Сидя в спецкомнате № 301 – дежурном помещении КГБ на третьем этаже гостиницы «Националь», откуда спецслужба наблюдения за иностранцами ведет прослушивание всех номеров, в которых поселены иностранные туристы, – Незначный часами слушал их постельные нежности, шумное дыхание, расслабленные стоны Вирджинии, потом – короткое затишье, шум душа из ванной, а через двадцать минут тишины или болтовни телевизора – новые ласки. Напрасно на том же их двенадцатом этаже гостиницы, в номере 1214, оборудованном для скрытой фото- и киносъемки, томилась от безделья Олечка Махова или – соблазнительно-сексуальная – «случайно» возникала в кафе или ресторане, когда туда приходили Вильямсы. Напрасно на вечеринку к художнику Гладунову пришел режиссер и внештатный агент КГБ Дмитрий Ласадзе.
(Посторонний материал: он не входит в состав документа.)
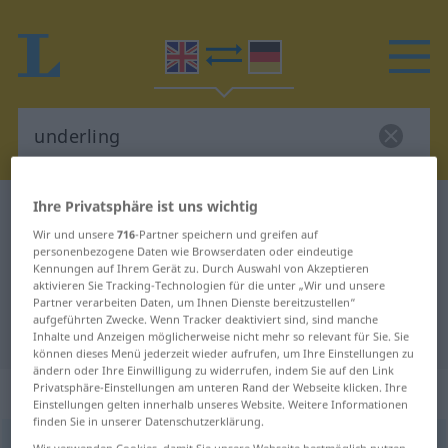
Ihre Privatsphäre ist uns wichtig
Englisch-Deutsch Wörterbuch
underling
Wir und unsere
716
-Partner speichern und greifen auf
Englisch-Deutsch Übersetzung für
personenbezogene Daten wie Browserdaten oder eindeutige
Kennungen auf Ihrem Gerät zu. Durch Auswahl von Akzeptieren
"underling"
aktivieren Sie Tracking-Technologien für die unter „Wir und unsere
Partner verarbeiten Daten, um Ihnen Dienste bereitzustellen“
aufgeführten Zwecke. Wenn Tracker deaktiviert sind, sind manche
"underling" Deutsch Übersetzung
Inhalte und Anzeigen möglicherweise nicht mehr so relevant für Sie. Sie
können dieses Menü jederzeit wieder aufrufen, um Ihre Einstellungen zu
ändern oder Ihre Einwilligung zu widerrufen, indem Sie auf den Link
„underling“
: noun
Privatsphäre-Einstellungen am unteren Rand der Webseite klicken. Ihre
Einstellungen gelten innerhalb unseres Website. Weitere Informationen
finden Sie in unserer Datenschutzerklärung.
underling
[ˈʌndə(r)liŋ]
s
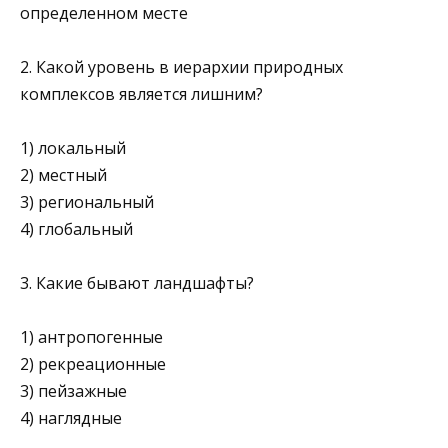
определенном месте
2. Какой уровень в иерархии природных
комплексов является лишним?
1) локальный
2) местный
3) региональный
4) глобальный
3. Какие бывают ландшафты?
1) антропогенные
2) рекреационные
3) пейзажные
4) наглядные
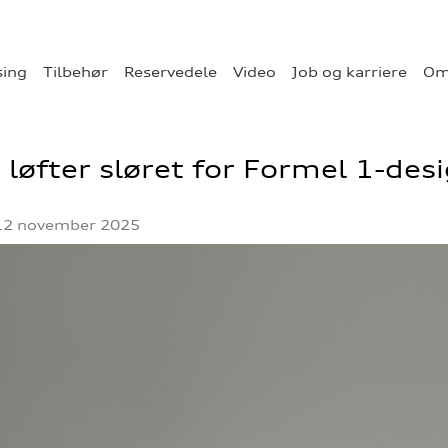
sing
Tilbehør
Reservedele
Video
Job og karriere
Om
 løfter sløret for Formel 1-des
12 november 2025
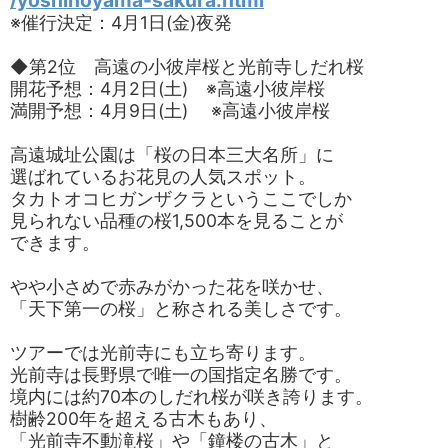
/yoshinoyama-sakura.html
※催行決定：4月1日(金)夜発
◆第2位 高遠の小彼岸桜と光前寺しだれ桜
開花予想：4月2日(土) ※高遠小彼岸桜
満開予想：4月9日(土) ※高遠小彼岸桜
高遠城址公園は「桜の日本三大名所」に
選ばれているお花見の人気スポット。
タカトオコヒガンザクラというここでしか
見られない品種の桜1,500本を見ることが
できます。
やや小さめで赤みがかった花を咲かせ、
「天下第一の桜」と称される美しさです。
ツアーでは光前寺にも立ち寄ります。
光前寺は長野県で唯一の国指定名勝です。
境内には約70本のしだれ桜が咲き誇ります。
樹齢200年を超える古木もあり、
「光前寺不動滝桜」や「鐘楼の古木」と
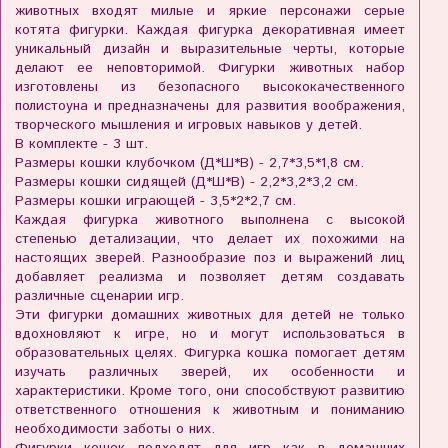
животных входят милые и яркие персонажи серые
котята фигурки. Каждая фигурка декоративная имеет
уникальный дизайн и выразительные черты, которые
делают ее неповторимой. Фигурки животных набор
изготовлены из безопасного высококачественного
полистоуна и предназначены для развития воображения,
творческого мышления и игровых навыков у детей.
В комплекте - 3 шт.
Размеры кошки клубочком (Д*Ш*В) - 2,7*3,5*1,8 см.
Размеры кошки сидящей (Д*Ш*В) - 2,2*3,2*3,2 см.
Размеры кошки играющей - 3,5*2*2,7 см.
Каждая фигурка животного выполнена с высокой
степенью детализации, что делает их похожими на
настоящих зверей. Разнообразие поз и выражений лиц
добавляет реализма и позволяет детям создавать
различные сценарии игр.
Эти фигурки домашних животных для детей не только
вдохновляют к игре, но и могут использоваться в
образовательных целях. Фигурка кошка помогает детям
изучать различных зверей, их особенности и
характеристики. Кроме того, они способствуют развитию
ответственного отношения к животным и пониманию
необходимости заботы о них.
Фигурки кошек подходят для игр как в домашних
И напрасно названивала в номер к этим Вильямсам Людочка Звонарева, предлагая самые соблазнительные экскурсии по Москве, знакомство с режиссерами, артистами, врачами. Вирджиния подходила к телефону и говорила расслабленным голосом, что муж чувствует себя неважно, боится простудиться окончательно, а потому они никуда не могут выйти из гостиницы. А в советском враче он не нуждается, он ведь сам врач, и у него есть при себе все лекарства. После этого – Незначный хорошо слышал – они опять приступали к объятиям, ласкам и прочей возбуждающей Незначного дребедени. И самое любопытное – они почти не разговаривали друг с другом. «Ну хорошо, – думал Незначный, – у Роберта болит горло, ему говорить трудно, но эта актриса Вирджиния – почему она, кроме «дарлинг», «хани» и «ай лав ю соу мач», не произносит ни слова? Ведь все актрисы болтливы. Может быть, они шепчутся под шум телевизора?» Но, как ни напрягал слух Незначный, он не мог уловить ни одного предложения, но зато отчетливо слышал каждый скрип их постели, каждый их томный вздох и азарт очередной постельной схватки. Даже в момент затишья ему казалось, что они там не спят, а гладят друг друга, и порой ему чудилось, что Вирджиния плачет – скрытые в номере микрофоны доносили негромкие женские всхлипы, которые тут же, правда, прерывались звуками поцелуев и новым всплеском супружеских ласк.